The most notable adverse events associated with the use of SUs are hypoglycaemia and weight gain. About 10-30% of patients using SUs for several years will suffer from mild hypoglycaemia, and less than 1% will experience severe hypoglycaemia. The frequency of mild hypoglycaemic episodes is somewhere between 1 and 6 events per year. Individual hypoglycaemia risk is influenced by factors such as age, the duration of diabetes and the type of SU used. Glibenclamide was notorious for a relatively high hypoglycaemia risk; moreover, with the once-daily (longer-acting) SUs such as glibenclamide and glimepiride, a severe hypoglycaemic episode can also persist for a long time necessitating prolonged clinical observation.

In the absence of adaptations in eating pattern or energy expenditure, any drug that will reduce glucosuria will increase calorix exposure and will tend to increase weight. However, notable but not entirely explained differences exist between various classes of drugs. While metformin is weight-neutral or associated with slight weight loss, SUs and insulin tend to increase weight.
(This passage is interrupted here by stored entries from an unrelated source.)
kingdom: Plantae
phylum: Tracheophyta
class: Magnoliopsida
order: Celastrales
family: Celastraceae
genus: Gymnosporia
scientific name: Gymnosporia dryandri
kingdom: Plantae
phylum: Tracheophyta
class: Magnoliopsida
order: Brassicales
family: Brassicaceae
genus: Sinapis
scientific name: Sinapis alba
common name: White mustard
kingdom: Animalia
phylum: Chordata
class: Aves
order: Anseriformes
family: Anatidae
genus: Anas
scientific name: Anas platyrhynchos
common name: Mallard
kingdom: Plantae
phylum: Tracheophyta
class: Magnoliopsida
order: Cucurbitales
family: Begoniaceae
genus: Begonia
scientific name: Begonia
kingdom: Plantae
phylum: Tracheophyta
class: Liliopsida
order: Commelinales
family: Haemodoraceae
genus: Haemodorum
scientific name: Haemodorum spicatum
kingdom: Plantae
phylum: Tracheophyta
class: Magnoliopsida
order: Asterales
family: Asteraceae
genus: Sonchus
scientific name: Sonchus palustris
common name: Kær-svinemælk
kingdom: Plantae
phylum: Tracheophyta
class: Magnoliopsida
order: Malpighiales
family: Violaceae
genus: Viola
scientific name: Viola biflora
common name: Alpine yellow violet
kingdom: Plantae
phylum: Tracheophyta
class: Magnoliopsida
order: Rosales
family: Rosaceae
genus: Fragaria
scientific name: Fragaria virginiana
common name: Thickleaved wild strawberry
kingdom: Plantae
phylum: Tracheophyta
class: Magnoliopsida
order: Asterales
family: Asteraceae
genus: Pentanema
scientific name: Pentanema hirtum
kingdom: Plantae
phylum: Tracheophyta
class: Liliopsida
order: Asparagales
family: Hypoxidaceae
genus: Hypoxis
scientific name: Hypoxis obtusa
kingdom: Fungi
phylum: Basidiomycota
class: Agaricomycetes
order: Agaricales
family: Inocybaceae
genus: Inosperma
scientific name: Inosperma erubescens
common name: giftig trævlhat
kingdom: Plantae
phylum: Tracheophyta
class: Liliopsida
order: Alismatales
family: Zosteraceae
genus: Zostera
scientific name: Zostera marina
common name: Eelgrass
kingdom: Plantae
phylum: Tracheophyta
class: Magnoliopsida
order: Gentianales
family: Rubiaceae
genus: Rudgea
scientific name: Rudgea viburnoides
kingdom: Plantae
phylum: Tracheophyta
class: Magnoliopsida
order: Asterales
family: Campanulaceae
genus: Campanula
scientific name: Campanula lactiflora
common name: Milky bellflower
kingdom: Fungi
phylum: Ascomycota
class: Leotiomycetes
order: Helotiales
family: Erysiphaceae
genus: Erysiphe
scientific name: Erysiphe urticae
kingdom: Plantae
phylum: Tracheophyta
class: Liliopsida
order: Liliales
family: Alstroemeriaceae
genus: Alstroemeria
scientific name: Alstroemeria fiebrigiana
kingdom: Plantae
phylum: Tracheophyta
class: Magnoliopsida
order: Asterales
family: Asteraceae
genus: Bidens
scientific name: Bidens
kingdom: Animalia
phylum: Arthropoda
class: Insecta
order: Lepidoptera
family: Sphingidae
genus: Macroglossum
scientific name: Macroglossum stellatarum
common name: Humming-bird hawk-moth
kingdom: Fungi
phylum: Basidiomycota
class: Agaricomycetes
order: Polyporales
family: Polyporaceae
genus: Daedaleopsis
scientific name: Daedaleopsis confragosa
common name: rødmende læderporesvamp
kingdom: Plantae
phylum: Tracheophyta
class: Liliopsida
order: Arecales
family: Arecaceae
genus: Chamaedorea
Some patients report very high weight gains with SUs, but objective data from the UKPDS and other studies show that over the course of several years people using SUs gain about 4 kgs, with controls gaining about 1.5 to 2kgs; thus, SUs are associated with a modest excess weight gain of about 2 to 2.5 kgs (or about 2.5% of initial weight). Apart from these two side-effects that are directly linked to the efficacy of the SUs, over 60 years of use have demonstrated this class of drugs to be generally safe and well-tolerated.